EXERCISE DESCRIPTION => Please reproduce every line of the listing below verbatim, keeping each character and line break unchanged.

Dataset excerpts

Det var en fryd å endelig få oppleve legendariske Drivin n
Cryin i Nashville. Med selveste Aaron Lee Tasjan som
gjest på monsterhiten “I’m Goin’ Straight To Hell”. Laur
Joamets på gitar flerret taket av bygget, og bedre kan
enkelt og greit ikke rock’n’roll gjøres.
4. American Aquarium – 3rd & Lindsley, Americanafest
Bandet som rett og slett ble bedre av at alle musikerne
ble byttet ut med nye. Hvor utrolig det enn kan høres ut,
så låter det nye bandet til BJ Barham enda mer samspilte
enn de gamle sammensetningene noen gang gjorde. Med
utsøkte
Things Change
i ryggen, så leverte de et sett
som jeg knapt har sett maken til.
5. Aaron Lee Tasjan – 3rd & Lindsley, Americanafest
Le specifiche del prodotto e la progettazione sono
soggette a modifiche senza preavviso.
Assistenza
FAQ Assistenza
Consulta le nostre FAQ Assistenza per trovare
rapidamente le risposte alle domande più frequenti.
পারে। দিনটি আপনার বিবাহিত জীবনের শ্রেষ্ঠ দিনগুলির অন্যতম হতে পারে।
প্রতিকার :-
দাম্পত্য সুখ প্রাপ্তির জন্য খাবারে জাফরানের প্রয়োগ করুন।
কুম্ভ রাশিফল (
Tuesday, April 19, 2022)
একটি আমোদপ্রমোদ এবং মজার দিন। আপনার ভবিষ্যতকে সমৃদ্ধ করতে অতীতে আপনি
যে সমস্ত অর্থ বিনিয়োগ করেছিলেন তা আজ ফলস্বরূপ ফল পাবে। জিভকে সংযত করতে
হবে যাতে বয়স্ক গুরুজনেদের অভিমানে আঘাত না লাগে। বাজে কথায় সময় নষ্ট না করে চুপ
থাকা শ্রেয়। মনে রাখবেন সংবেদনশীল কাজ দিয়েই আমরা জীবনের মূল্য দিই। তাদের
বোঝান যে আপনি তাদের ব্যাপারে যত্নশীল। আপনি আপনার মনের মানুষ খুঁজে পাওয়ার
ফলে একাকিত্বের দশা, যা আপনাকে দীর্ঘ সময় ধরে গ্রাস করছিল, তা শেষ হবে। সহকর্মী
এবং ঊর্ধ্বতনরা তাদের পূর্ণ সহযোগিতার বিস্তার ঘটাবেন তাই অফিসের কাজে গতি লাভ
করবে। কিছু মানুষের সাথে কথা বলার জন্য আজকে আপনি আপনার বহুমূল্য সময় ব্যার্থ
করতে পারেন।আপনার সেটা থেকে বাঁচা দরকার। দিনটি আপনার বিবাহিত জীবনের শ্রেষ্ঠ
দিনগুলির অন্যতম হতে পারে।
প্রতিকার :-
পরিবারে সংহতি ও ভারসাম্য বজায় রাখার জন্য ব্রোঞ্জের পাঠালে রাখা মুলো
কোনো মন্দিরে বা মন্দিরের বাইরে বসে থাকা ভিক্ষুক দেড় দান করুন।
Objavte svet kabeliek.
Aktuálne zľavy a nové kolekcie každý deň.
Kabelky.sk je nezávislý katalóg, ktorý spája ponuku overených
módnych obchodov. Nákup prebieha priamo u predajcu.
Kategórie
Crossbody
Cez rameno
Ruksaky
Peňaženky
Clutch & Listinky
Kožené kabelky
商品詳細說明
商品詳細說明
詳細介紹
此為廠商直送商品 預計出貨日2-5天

OUTPUT =>
Det var en fryd å endelig få oppleve legendariske Drivin n
Cryin i Nashville. Med selveste Aaron Lee Tasjan som
gjest på monsterhiten “I’m Goin’ Straight To Hell”. Laur
Joamets på gitar flerret taket av bygget, og bedre kan
enkelt og greit ikke rock’n’roll gjøres.
4. American Aquarium – 3rd & Lindsley, Americanafest
Bandet som rett og slett ble bedre av at alle musikerne
ble byttet ut med nye. Hvor utrolig det enn kan høres ut,
så låter det nye bandet til BJ Barham enda mer samspilte
enn de gamle sammensetningene noen gang gjorde. Med
utsøkte
Things Change
i ryggen, så leverte de et sett
som jeg knapt har sett maken til.
5. Aaron Lee Tasjan – 3rd & Lindsley, Americanafest
Le specifiche del prodotto e la progettazione sono
soggette a modifiche senza preavviso.
Assistenza
FAQ Assistenza
Consulta le nostre FAQ Assistenza per trovare
rapidamente le risposte alle domande più frequenti.
পারে। দিনটি আপনার বিবাহিত জীবনের শ্রেষ্ঠ দিনগুলির অন্যতম হতে পারে।
প্রতিকার :-
দাম্পত্য সুখ প্রাপ্তির জন্য খাবারে জাফরানের প্রয়োগ করুন।
কুম্ভ রাশিফল (
Tuesday, April 19, 2022)
একটি আমোদপ্রমোদ এবং মজার দিন। আপনার ভবিষ্যতকে সমৃদ্ধ করতে অতীতে আপনি
যে সমস্ত অর্থ বিনিয়োগ করেছিলেন তা আজ ফলস্বরূপ ফল পাবে। জিভকে সংযত করতে
হবে যাতে বয়স্ক গুরুজনেদের অভিমানে আঘাত না লাগে। বাজে কথায় সময় নষ্ট না করে চুপ
থাকা শ্রেয়। মনে রাখবেন সংবেদনশীল কাজ দিয়েই আমরা জীবনের মূল্য দিই। তাদের
বোঝান যে আপনি তাদের ব্যাপারে যত্নশীল। আপনি আপনার মনের মানুষ খুঁজে পাওয়ার
ফলে একাকিত্বের দশা, যা আপনাকে দীর্ঘ সময় ধরে গ্রাস করছিল, তা শেষ হবে। সহকর্মী
এবং ঊর্ধ্বতনরা তাদের পূর্ণ সহযোগিতার বিস্তার ঘটাবেন তাই অফিসের কাজে গতি লাভ
করবে। কিছু মানুষের সাথে কথা বলার জন্য আজকে আপনি আপনার বহুমূল্য সময় ব্যার্থ
করতে পারেন।আপনার সেটা থেকে বাঁচা দরকার। দিনটি আপনার বিবাহিত জীবনের শ্রেষ্ঠ
দিনগুলির অন্যতম হতে পারে।
প্রতিকার :-
পরিবারে সংহতি ও ভারসাম্য বজায় রাখার জন্য ব্রোঞ্জের পাঠালে রাখা মুলো
কোনো মন্দিরে বা মন্দিরের বাইরে বসে থাকা ভিক্ষুক দেড় দান করুন।
Objavte svet kabeliek.
Aktuálne zľavy a nové kolekcie každý deň.
Kabelky.sk je nezávislý katalóg, ktorý spája ponuku overených
módnych obchodov. Nákup prebieha priamo u predajcu.
Kategórie
Crossbody
Cez rameno
Ruksaky
Peňaženky
Clutch & Listinky
Kožené kabelky
商品詳細說明
商品詳細說明
詳細介紹
此為廠商直送商品 預計出貨日2-5天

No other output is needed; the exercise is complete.